Page MenuHomePhabricator

[Maintenance] Resolve long launch times for canary events on Airflow (30mins in total)
Closed, ResolvedPublic3 Estimated Story Points

Description

Canary events are newly scheduled hourly on Airflow, however a single events takes ~30s to launch due to Skein scheduling overheads. All events in a given hour take up to 30 mins. to complete blocking scheduling resources on the cluster.

Potential solution: Yarn queues with up to 20 parallel jobs at a time.
This won't reduce the individual launch time, but would bring the overall elapsed time significantly down.

Event Timeline

Ahoelzl renamed this task from Resolve long launch times for canary events on Airflow (30mins in total) to [Maintenance] Resolve long launch times for canary events on Airflow (30mins in total).Apr 1 2024, 5:47 PM
Ahoelzl set the point value for this task to 3.

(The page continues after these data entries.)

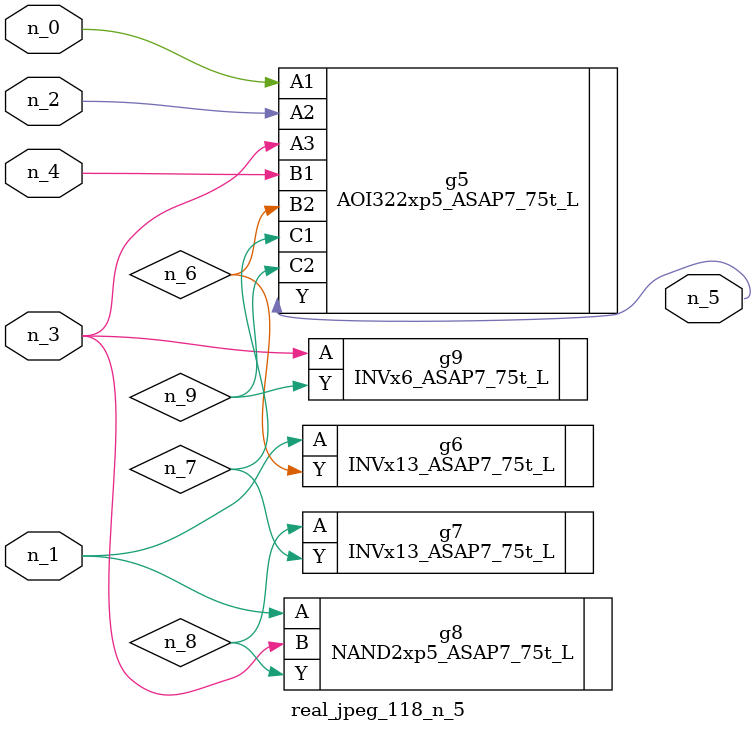
<source format=v>
module real_jpeg_118_n_5 (n_4, n_0, n_1, n_2, n_3, n_5);

input n_4;
input n_0;
input n_1;
input n_2;
input n_3;

output n_5;

wire n_8;
wire n_6;
wire n_7;
wire n_9;

AOI322xp5_ASAP7_75t_L g5 ( 
.A1(n_0),
.A2(n_2),
.A3(n_3),
.B1(n_4),
.B2(n_6),
.C1(n_7),
.C2(n_9),
.Y(n_5)
);

INVx13_ASAP7_75t_L g6 ( 
.A(n_1),
.Y(n_6)
);

NAND2xp5_ASAP7_75t_L g8 ( 
.A(n_1),
.B(n_3),
.Y(n_8)
);

INVx6_ASAP7_75t_L g9 ( 
.A(n_3),
.Y(n_9)
);

INVx13_ASAP7_75t_L g7 ( 
.A(n_8),
.Y(n_7)
);


endmodule
</source>
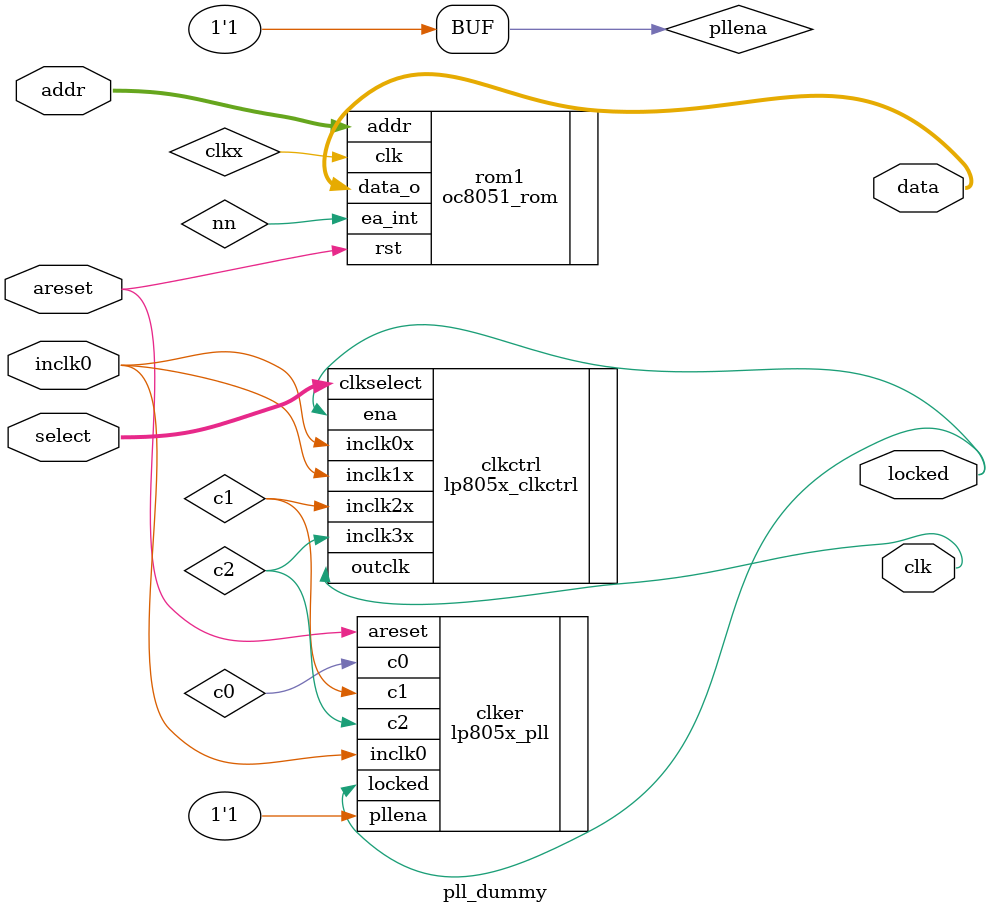
<source format=v>


module pll_dummy(areset,inclk0,clk,addr,data,select,locked);

	input	  areset;
	input	  inclk0;
	wire	  pllena=1'b1;
	wire 	  c0;
	wire	  c1;
	wire	  c2;
	output wire	  locked;

lp805x_pll clker
	(
		.areset( areset),
		.inclk0( inclk0),
		.pllena( pllena),
		.c0( c0),
		.c1( c1),
		.c2( c2),
		.locked( locked)
	);
	
	output wire clk;
	input wire [1:0] select;
	
lp805x_clkctrl clkctrl
	(
		.clkselect( select),
		.ena( locked),
		.inclk0x( inclk0),
		.inclk1x( inclk0),
		.inclk2x( c1),
		.inclk3x( c2),
		.outclk( clk)
	);		
		
	output wire [31:0] data;
	input wire [15:0] addr;
	wire nn;
	  oc8051_rom rom1
				(
				 .rst(areset),
             .clk(clkx),
				 .ea_int(nn),
		       .addr(addr),
		       .data_o(data)
		      );
				 
endmodule

</source>
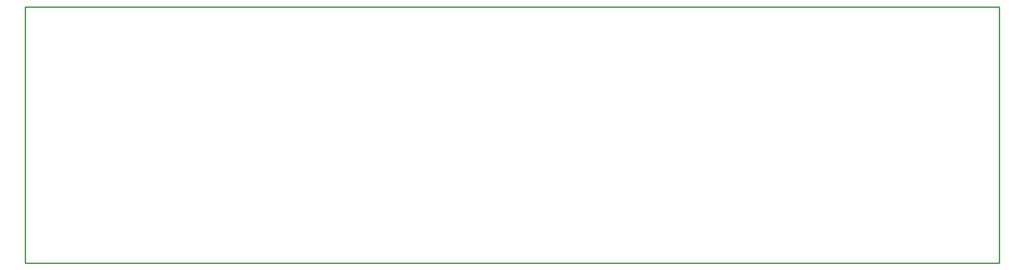
<source format=gko>
G04*
G04 #@! TF.GenerationSoftware,Altium Limited,Altium Designer,18.0.7 (293)*
G04*
G04 Layer_Color=16711935*
%FSTAX24Y24*%
%MOIN*%
G70*
G01*
G75*
%ADD11C,0.0100*%
D11*
X074803Y0325D02*
Y052185D01*
X0D02*
X074803D01*
X0Y0325D02*
Y052185D01*
Y0325D02*
X074803D01*
M02*

</source>
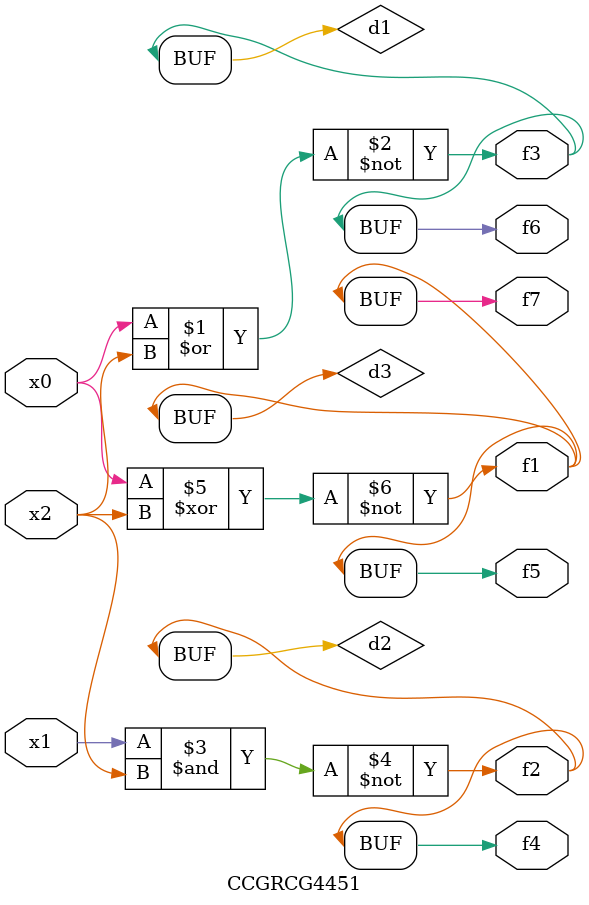
<source format=v>
module CCGRCG4451(
	input x0, x1, x2,
	output f1, f2, f3, f4, f5, f6, f7
);

	wire d1, d2, d3;

	nor (d1, x0, x2);
	nand (d2, x1, x2);
	xnor (d3, x0, x2);
	assign f1 = d3;
	assign f2 = d2;
	assign f3 = d1;
	assign f4 = d2;
	assign f5 = d3;
	assign f6 = d1;
	assign f7 = d3;
endmodule

</source>
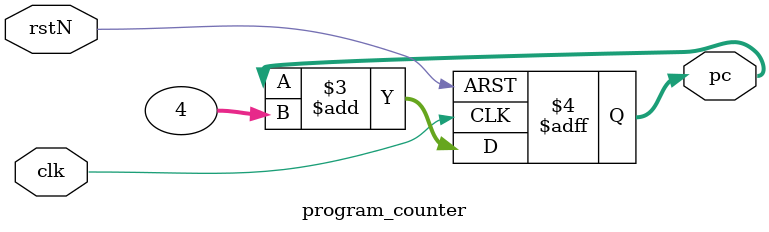
<source format=sv>
module program_counter (
    input logic rstN,
    input logic clk,
    output logic [31:0] pc
);

  always_ff @(posedge clk, negedge rstN) begin
    if (!rstN) pc <= '0;
    else       pc <= pc + 4;
  end

endmodule

</source>
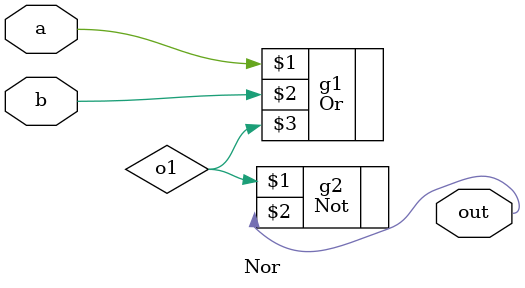
<source format=v>
`ifndef NOR_V
`define NOR_V
`include "or.v"
`include "not.v"

module Nor(input a, b, output out);
    Or g1(a, b, o1);
    Not g2(o1, out);
endmodule
`endif 
</source>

Change #1019683 had a related patch set uploaded (by Joal; author: Joal):

[operations/puppet@production] Update yarn scheduler's queues configuration

https://gerrit.wikimedia.org/r/1019683

Change #1019683 merged by Btullis:

[operations/puppet@production] Update yarn scheduler's queues configuration

https://gerrit.wikimedia.org/r/1019683

Mentioned in SAL (#wikimedia-analytics) [2024-04-18T11:41:33Z] <btullis> adding new 'launchers' yarn queue and renaming 'fifo' to 'gpus' for T361499

Mentioned in SAL (#wikimedia-analytics) [2024-04-18T14:07:28Z] <btullis> restarted the hadoop-yarn-resourcemanager.service on an-master100[3-4] to pick up new queue settings for T361499

Global execution times have been divided by 3 (10mins for 170 jobs). We are using a new launchers queue to launch small jobs and have scaled the airflow parallelization to 10 tasks. We can replicate this model to other jobs :)